Первым побежал Ангил – он проскочил мимо товарищей со звуком «бегите». За ним побежали и остальные, оставив троицу «БИВ» наедине со Смертью, – те ошеломленно таращились на Аполлония еще несколько секунд, а затем тоже сорвались с места.
Кровь колотила в ушах, топот ног громом отдавался в костях, а беспощадный холод порабощал беспомощную душонку, бьющуюся в агонии. Горячий воздух с болью вырывался из глотки, сменяясь прохладным, что-то глубоко в груди ныло и молило, а мышцы несли мальчика все дальше. Он бежал последним, – перед ним тяжело дышала Ада; Лиза бежала рядом с девочкой, про себя благодаря Тайпана за то, что дал ей мужскую одежду; старик, несмотря на возраст, бежал рядом с Тарпаном, а Ангил вел их тесными улочками и постоянно оглядывался, чтобы убедиться в том, что никто не отстал.
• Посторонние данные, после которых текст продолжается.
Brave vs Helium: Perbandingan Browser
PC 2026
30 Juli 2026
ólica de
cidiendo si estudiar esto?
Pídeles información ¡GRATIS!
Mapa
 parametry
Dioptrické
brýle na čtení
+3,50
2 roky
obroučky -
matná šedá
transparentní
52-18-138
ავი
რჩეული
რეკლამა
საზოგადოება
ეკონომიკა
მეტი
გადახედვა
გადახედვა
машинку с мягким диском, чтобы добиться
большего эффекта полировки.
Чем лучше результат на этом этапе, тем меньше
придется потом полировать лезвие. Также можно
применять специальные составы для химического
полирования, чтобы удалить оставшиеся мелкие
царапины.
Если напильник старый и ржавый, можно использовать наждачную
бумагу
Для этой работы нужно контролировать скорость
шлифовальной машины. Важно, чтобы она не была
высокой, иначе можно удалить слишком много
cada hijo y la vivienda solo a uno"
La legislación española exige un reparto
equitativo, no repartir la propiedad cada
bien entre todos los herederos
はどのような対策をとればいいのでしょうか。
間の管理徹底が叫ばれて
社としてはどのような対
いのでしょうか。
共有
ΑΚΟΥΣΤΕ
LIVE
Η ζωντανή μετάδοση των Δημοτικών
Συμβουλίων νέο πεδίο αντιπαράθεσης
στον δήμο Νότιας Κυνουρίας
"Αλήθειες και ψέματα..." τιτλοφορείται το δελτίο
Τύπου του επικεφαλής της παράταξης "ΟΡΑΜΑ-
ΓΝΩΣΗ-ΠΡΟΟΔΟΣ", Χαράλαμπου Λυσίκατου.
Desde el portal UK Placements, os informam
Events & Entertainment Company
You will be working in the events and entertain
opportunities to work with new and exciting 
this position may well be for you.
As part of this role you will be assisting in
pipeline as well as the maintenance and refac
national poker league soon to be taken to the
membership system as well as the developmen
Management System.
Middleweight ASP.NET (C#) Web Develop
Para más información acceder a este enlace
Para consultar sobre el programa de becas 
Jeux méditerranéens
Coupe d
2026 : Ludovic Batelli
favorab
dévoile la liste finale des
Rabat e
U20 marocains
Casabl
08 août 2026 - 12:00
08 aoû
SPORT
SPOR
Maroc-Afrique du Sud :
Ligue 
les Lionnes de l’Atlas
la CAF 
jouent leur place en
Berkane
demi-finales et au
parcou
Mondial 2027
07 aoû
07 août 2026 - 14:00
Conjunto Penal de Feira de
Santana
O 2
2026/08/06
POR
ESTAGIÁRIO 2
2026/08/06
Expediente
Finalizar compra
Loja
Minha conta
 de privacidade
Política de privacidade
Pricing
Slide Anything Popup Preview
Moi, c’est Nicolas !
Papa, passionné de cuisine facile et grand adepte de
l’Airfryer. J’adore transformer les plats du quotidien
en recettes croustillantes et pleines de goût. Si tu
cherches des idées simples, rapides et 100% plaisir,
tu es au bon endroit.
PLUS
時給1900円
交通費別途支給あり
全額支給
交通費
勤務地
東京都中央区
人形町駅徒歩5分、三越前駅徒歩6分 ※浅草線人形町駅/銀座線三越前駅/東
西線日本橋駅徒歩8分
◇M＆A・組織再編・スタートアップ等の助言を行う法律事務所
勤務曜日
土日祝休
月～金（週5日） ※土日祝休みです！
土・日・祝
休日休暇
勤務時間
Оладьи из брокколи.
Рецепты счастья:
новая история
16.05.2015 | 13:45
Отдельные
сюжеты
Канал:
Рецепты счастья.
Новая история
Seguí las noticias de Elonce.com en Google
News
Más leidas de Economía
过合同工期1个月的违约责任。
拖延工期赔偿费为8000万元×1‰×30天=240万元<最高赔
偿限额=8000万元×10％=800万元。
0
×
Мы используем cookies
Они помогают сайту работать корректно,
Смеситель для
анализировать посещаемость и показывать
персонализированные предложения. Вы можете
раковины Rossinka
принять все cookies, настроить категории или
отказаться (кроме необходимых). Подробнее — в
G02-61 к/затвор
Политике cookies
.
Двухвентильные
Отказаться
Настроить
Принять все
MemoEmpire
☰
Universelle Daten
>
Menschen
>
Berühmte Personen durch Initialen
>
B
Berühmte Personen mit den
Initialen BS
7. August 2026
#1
Лучник нырнул в какой-то небольшой темный проход, за ним туда втиснулись и все остальные, – ступеньки вели вниз, приглашая беглецов в преисподнюю. Продвигаясь по неуютному туннелю, Медвер постоянно оглядывался, опасаясь увидеть смутный силуэт Аполлония, преследующего их. Эти черные глаза стояли перед внутренним взором мальчика, бледное лицо казалось безжизненным, – этот мужчина за одно мгновение поселился в дальнем закутке его души, не намереваясь оттуда выселяться. В темноте любой шорох был сравним с содроганием небес во время грома, любая точка света – с бушующим пожаром, охватившим город. Спереди что-то скрипнуло, и неяркий свет хлынул в безжизненную темноту тоннеля.